I hope this book review of
The Joyful Christian helped and that it at least challenged you to constantly keep a mind of discernment that is trained from constant study of God’s Word. I should clarify that I have quoted C.S. Lewis on a number of occasions for some of the great things he has articulated that brought great clarity to some type of biblical truth. This is precisely why I was shocked at some of the other things I saw in his writings.
I am thankful for a lot of the good things that C.S. Lewis has done for understanding certain biblical truths, but I do stay very much concerned for some of the theology that he articulated and recommendations he made to other spiritual sources especially since C.S. Lewis is one of the most popular Christian theologians being published in the United States today. Perhaps these reasons are why he still sells so many books. He is an incredible mind, but with a lack of solid understanding on key Biblical doctrines.
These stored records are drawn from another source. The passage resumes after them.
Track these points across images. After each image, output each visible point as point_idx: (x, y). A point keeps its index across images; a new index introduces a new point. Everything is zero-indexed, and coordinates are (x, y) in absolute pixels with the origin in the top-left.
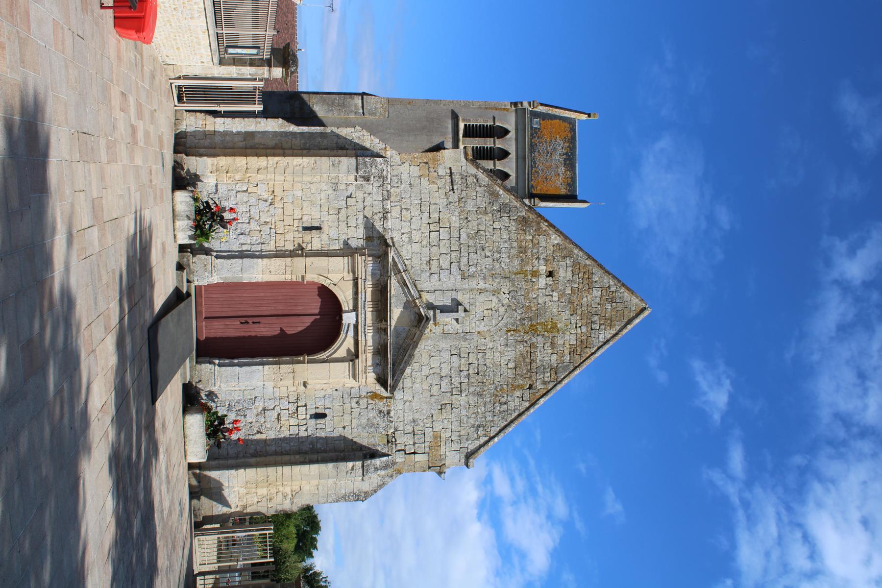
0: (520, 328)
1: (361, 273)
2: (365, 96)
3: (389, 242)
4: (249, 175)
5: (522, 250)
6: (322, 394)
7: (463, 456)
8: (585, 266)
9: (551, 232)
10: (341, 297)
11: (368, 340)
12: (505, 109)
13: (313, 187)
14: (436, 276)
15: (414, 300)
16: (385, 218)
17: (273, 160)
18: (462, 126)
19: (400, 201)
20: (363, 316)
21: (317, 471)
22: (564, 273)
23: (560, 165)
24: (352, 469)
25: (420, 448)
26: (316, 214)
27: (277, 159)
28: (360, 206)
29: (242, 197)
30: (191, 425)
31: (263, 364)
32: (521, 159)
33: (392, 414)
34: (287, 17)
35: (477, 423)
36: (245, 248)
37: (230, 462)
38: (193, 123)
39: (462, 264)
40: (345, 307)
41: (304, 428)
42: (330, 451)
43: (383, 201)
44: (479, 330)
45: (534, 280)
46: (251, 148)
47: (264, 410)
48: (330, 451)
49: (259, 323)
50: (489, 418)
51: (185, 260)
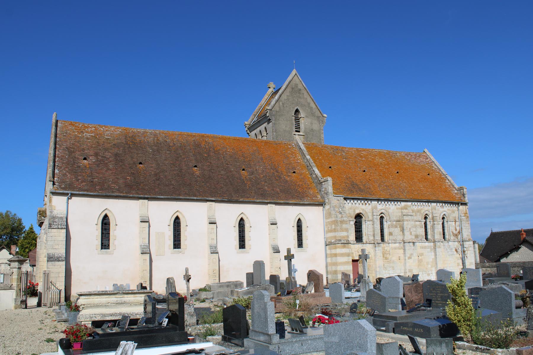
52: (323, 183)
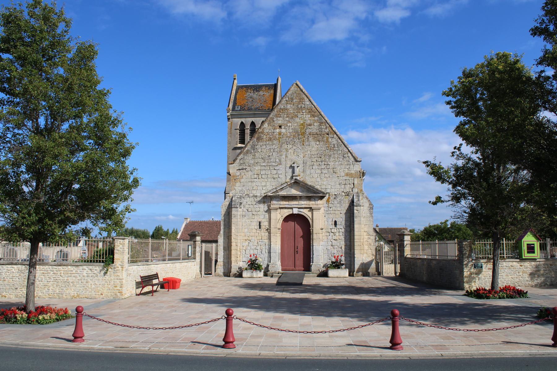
0: (302, 140)
1: (277, 206)
2: (226, 192)
3: (265, 195)
4: (238, 249)
5: (270, 139)
6: (326, 222)
7: (356, 163)
8: (277, 112)
9: (263, 127)
10: (287, 214)
11: (304, 203)
12: (231, 124)
13: (244, 225)
14: (280, 175)
15: (288, 185)
16: (256, 196)
17: (233, 240)
18: (239, 145)
19: (250, 190)
20: (294, 205)
21: (358, 225)
22: (280, 121)
23: (259, 94)
24: (357, 210)
25: (352, 182)
26: (255, 224)
27: (232, 238)
28: (251, 206)
29: (247, 252)
31: (313, 246)
32: (255, 115)
33: (336, 193)
34: (196, 226)
35: (342, 157)
36: (267, 251)
37: (352, 260)
38: (220, 269)
39: (275, 165)
40: (291, 213)
41: (340, 230)
42: (350, 219)
43: (249, 197)
44: (302, 157)
45: (282, 134)
46: (229, 248)
47: (332, 246)
48: (350, 219)
49: (297, 247)
50: (340, 152)
51: (270, 274)
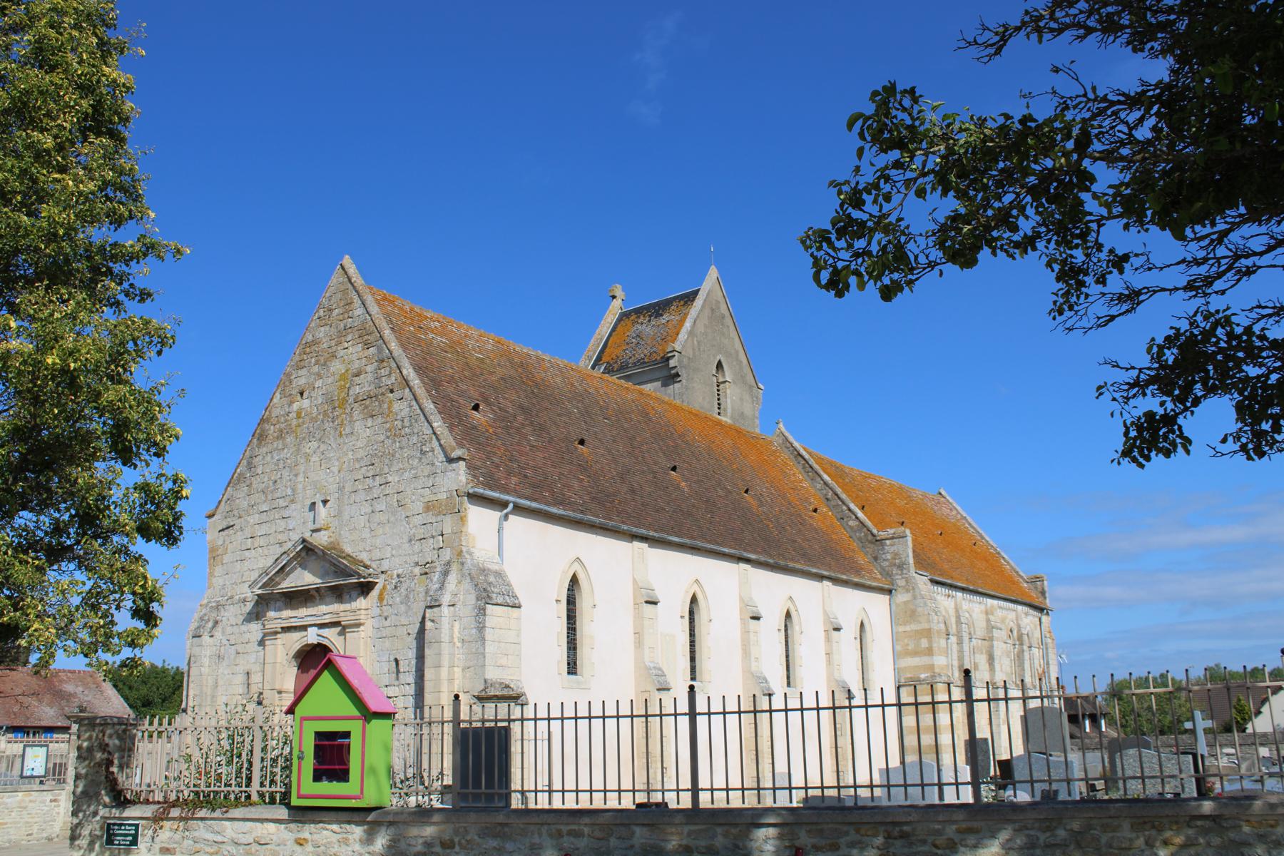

Plus, with his affirmation of popular mystics, he no doubt holds some sway with even some of them still. This makes me sad.
This was a hard review to write because I love many other things he has written. Nonetheless, the things that seemed too wrong to ignore...well, they cannot go unnoticed.
Let me know if you have any questions or concerns on anything I’ve written. I only want to represent him fairly and the Bible accurately.